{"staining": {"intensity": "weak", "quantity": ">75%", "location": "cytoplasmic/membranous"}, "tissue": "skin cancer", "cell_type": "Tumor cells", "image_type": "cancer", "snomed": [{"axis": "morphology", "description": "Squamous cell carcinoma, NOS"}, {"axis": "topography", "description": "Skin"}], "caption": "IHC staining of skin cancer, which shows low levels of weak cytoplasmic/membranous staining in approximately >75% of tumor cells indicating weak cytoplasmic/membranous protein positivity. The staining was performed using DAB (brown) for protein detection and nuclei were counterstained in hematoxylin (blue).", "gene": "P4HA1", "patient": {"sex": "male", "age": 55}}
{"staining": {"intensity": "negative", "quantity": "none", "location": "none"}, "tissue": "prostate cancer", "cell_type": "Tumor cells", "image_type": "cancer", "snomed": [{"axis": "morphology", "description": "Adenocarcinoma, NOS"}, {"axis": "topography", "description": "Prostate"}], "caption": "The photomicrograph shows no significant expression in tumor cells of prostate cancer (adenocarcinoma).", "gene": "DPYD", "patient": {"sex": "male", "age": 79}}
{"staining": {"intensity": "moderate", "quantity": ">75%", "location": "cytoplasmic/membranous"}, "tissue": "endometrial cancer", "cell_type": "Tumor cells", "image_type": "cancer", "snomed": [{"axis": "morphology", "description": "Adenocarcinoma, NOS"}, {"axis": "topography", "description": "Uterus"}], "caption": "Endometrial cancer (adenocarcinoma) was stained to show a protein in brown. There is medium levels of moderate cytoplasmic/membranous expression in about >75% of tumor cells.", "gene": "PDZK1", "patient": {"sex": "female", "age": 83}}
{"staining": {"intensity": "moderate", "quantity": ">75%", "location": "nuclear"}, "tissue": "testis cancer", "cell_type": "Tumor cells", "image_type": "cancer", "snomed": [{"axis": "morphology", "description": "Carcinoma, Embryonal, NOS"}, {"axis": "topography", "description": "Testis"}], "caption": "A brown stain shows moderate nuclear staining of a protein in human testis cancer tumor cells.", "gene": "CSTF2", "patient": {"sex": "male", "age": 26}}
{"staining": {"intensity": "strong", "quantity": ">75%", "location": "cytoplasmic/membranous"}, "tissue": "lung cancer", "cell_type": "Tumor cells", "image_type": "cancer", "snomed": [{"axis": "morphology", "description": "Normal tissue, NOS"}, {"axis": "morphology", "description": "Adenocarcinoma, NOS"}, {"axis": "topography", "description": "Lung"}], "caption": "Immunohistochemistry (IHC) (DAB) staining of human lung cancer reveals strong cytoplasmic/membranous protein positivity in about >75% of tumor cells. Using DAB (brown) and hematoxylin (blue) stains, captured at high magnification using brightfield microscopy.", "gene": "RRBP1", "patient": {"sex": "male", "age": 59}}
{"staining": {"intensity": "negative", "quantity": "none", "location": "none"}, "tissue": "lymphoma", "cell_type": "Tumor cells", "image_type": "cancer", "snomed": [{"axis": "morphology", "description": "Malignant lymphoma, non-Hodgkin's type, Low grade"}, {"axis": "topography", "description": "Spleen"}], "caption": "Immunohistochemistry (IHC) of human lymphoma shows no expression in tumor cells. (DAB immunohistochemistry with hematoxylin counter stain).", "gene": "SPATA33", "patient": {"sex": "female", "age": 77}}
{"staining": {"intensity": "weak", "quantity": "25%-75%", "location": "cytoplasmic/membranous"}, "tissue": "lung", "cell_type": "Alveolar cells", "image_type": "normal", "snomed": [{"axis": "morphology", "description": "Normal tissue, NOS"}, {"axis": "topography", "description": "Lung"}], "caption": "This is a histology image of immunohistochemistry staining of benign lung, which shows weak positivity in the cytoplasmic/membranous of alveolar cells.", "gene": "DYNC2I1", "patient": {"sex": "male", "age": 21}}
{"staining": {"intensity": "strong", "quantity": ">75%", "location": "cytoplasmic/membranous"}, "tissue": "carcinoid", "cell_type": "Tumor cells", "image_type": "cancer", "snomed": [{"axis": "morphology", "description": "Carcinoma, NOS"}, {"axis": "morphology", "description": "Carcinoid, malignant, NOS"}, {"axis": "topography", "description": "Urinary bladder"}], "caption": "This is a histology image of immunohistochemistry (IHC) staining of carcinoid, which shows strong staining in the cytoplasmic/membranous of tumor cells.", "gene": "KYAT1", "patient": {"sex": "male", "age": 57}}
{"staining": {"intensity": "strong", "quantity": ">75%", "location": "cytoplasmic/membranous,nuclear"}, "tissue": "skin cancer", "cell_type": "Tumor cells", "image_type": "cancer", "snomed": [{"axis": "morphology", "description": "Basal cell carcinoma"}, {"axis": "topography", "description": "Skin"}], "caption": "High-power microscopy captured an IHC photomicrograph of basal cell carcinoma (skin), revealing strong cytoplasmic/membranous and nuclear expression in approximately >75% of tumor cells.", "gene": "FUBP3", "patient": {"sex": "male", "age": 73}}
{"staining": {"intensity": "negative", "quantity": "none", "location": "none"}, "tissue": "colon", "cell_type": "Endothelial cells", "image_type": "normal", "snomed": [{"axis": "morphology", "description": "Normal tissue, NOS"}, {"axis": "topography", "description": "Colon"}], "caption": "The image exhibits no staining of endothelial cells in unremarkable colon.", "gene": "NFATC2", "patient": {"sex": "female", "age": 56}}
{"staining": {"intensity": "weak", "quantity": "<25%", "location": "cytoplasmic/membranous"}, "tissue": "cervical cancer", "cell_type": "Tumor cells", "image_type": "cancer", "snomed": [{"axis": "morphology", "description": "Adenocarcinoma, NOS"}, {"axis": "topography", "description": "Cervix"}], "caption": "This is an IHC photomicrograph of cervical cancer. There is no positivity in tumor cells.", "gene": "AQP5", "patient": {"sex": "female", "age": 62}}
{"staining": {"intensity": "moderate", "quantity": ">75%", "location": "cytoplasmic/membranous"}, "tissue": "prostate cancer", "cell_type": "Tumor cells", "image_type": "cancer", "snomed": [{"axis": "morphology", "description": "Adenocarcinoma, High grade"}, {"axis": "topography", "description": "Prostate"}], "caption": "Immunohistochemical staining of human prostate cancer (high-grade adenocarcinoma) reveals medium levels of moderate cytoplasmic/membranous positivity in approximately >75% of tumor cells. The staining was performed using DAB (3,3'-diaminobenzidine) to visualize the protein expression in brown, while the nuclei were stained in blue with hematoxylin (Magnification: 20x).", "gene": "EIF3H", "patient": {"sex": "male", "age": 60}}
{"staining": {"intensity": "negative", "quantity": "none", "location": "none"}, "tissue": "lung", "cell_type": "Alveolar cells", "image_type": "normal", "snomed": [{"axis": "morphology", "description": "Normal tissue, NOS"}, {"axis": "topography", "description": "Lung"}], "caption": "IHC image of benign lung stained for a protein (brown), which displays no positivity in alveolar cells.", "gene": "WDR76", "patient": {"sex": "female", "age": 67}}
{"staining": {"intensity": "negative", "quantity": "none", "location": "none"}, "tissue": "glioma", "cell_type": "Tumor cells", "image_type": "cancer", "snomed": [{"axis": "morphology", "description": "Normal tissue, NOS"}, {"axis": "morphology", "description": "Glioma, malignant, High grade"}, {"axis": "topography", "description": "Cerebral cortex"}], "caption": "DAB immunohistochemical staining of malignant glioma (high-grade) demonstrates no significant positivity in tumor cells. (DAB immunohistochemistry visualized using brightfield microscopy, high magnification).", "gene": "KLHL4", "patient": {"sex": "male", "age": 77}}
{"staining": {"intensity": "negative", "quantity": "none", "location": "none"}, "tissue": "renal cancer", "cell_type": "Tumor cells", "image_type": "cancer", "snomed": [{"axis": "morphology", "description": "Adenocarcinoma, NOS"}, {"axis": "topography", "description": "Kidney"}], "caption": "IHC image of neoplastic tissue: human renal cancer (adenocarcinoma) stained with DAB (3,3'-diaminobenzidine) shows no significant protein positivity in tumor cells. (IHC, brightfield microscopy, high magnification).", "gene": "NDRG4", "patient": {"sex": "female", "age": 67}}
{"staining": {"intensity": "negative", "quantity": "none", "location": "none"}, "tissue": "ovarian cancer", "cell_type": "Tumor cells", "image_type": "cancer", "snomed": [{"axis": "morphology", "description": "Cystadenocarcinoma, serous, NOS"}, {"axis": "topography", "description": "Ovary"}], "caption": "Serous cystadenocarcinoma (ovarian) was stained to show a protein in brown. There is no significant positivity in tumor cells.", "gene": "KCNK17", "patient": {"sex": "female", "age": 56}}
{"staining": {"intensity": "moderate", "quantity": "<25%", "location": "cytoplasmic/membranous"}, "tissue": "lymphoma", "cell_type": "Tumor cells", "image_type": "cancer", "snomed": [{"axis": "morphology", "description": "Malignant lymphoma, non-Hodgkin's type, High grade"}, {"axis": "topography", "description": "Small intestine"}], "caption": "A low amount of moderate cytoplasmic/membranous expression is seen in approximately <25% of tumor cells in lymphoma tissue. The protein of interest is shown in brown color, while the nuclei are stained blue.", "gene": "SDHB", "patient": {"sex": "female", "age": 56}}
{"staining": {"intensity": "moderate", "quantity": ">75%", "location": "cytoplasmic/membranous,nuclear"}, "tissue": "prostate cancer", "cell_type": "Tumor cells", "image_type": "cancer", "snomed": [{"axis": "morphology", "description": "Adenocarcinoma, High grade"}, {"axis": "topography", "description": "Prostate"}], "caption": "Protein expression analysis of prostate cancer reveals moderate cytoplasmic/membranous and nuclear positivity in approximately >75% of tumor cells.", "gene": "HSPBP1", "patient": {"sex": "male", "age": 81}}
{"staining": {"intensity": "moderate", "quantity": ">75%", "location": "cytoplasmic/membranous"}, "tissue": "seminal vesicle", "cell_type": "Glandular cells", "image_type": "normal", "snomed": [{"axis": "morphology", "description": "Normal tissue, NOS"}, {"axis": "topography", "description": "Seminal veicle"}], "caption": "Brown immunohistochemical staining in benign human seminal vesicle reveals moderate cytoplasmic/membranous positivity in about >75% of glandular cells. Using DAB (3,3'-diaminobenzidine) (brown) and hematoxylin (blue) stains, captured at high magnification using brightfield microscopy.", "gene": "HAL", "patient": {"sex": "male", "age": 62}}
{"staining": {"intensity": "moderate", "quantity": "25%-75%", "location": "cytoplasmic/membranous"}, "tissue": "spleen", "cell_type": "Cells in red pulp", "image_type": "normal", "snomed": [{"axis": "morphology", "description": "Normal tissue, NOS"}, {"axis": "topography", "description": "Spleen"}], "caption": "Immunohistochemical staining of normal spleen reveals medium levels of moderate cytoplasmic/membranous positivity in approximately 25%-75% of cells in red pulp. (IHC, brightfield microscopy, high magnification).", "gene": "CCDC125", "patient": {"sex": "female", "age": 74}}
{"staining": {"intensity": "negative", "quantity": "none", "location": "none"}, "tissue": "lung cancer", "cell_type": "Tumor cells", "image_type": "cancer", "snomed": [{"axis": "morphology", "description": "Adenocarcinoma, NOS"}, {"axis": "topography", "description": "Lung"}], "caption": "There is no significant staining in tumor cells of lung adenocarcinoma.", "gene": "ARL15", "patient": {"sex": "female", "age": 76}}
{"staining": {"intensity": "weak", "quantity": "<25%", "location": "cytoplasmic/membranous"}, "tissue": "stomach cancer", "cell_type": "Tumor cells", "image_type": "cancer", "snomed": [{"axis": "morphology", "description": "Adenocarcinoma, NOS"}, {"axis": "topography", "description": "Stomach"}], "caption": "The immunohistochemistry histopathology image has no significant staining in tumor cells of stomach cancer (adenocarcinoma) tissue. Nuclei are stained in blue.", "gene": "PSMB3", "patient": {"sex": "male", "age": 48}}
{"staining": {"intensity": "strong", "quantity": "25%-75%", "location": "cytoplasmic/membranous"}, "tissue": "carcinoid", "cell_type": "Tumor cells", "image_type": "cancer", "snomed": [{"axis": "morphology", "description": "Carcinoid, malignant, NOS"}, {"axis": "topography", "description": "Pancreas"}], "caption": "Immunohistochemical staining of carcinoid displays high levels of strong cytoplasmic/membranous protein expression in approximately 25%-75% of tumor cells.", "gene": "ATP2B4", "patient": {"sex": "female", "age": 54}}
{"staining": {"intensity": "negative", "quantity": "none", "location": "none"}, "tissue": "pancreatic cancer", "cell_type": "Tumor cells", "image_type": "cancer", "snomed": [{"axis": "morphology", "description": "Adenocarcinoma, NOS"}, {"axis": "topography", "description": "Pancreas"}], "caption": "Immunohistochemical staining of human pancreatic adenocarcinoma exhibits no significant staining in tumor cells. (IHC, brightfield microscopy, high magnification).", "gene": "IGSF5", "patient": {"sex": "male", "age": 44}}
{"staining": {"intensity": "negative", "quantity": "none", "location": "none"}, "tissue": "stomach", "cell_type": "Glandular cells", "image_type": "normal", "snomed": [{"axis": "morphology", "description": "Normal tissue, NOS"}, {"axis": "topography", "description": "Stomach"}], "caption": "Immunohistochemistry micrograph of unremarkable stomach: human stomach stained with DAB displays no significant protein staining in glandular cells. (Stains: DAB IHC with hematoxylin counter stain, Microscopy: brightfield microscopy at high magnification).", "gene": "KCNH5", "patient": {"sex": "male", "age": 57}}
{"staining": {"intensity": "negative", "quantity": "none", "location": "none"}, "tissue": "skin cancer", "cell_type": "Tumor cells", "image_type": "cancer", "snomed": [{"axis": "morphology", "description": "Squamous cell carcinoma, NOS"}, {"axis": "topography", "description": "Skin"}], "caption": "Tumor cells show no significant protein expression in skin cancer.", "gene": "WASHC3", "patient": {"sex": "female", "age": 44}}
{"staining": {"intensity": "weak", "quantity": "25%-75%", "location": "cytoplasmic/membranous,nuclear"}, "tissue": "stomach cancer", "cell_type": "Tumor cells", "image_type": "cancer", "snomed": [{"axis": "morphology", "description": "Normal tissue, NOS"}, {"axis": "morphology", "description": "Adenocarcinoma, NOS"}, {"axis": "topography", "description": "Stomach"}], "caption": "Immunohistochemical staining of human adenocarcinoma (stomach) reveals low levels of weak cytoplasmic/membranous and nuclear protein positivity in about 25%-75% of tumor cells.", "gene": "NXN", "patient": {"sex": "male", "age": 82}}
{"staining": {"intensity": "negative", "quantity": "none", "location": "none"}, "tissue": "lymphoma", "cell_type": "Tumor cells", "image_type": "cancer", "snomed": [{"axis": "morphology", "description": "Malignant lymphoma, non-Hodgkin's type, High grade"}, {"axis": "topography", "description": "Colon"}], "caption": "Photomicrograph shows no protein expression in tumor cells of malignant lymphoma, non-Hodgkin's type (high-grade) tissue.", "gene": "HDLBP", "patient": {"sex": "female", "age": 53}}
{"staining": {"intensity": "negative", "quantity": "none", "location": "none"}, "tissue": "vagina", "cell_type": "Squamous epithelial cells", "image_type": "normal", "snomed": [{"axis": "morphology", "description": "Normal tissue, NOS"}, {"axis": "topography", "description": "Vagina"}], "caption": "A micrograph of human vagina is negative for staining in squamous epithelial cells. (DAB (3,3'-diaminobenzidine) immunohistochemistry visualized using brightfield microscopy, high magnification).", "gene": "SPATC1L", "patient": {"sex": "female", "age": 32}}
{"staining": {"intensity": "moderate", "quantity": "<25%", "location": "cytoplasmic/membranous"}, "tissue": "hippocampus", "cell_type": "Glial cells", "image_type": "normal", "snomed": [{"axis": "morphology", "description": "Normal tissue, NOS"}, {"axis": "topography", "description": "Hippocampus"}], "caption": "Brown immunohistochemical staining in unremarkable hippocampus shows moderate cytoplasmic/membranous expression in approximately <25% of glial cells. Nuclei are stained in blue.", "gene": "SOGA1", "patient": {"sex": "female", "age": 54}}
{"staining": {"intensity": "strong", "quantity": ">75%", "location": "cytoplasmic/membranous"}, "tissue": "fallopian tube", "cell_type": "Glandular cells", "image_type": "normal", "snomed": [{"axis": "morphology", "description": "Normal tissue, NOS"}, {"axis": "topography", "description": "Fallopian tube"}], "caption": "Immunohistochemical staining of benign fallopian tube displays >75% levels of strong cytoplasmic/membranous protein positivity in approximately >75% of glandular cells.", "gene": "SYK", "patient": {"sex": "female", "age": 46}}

▬▬▬

What is expected:
Look above for the line that contains "non-Hodgkin's type, Low". Starting there, transcribe every line exactly until you have copied the line that contains "microscopy captured an".

Solution for this task:
{"staining": {"intensity": "negative", "quantity": "none", "location": "none"}, "tissue": "lymphoma", "cell_type": "Tumor cells", "image_type": "cancer", "snomed": [{"axis": "morphology", "description": "Malignant lymphoma, non-Hodgkin's type, Low grade"}, {"axis": "topography", "description": "Spleen"}], "caption": "Immunohistochemistry (IHC) of human lymphoma shows no expression in tumor cells. (DAB immunohistochemistry with hematoxylin counter stain).", "gene": "SPATA33", "patient": {"sex": "female", "age": 77}}
{"staining": {"intensity": "weak", "quantity": "25%-75%", "location": "cytoplasmic/membranous"}, "tissue": "lung", "cell_type": "Alveolar cells", "image_type": "normal", "snomed": [{"axis": "morphology", "description": "Normal tissue, NOS"}, {"axis": "topography", "description": "Lung"}], "caption": "This is a histology image of immunohistochemistry staining of benign lung, which shows weak positivity in the cytoplasmic/membranous of alveolar cells.", "gene": "DYNC2I1", "patient": {"sex": "male", "age": 21}}
{"staining": {"intensity": "strong", "quantity": ">75%", "location": "cytoplasmic/membranous"}, "tissue": "carcinoid", "cell_type": "Tumor cells", "image_type": "cancer", "snomed": [{"axis": "morphology", "description": "Carcinoma, NOS"}, {"axis": "morphology", "description": "Carcinoid, malignant, NOS"}, {"axis": "topography", "description": "Urinary bladder"}], "caption": "This is a histology image of immunohistochemistry (IHC) staining of carcinoid, which shows strong staining in the cytoplasmic/membranous of tumor cells.", "gene": "KYAT1", "patient": {"sex": "male", "age": 57}}
{"staining": {"intensity": "strong", "quantity": ">75%", "location": "cytoplasmic/membranous,nuclear"}, "tissue": "skin cancer", "cell_type": "Tumor cells", "image_type": "cancer", "snomed": [{"axis": "morphology", "description": "Basal cell carcinoma"}, {"axis": "topography", "description": "Skin"}], "caption": "High-power microscopy captured an IHC photomicrograph of basal cell carcinoma (skin), revealing strong cytoplasmic/membranous and nuclear expression in approximately >75% of tumor cells.", "gene": "FUBP3", "patient": {"sex": "male", "age": 73}}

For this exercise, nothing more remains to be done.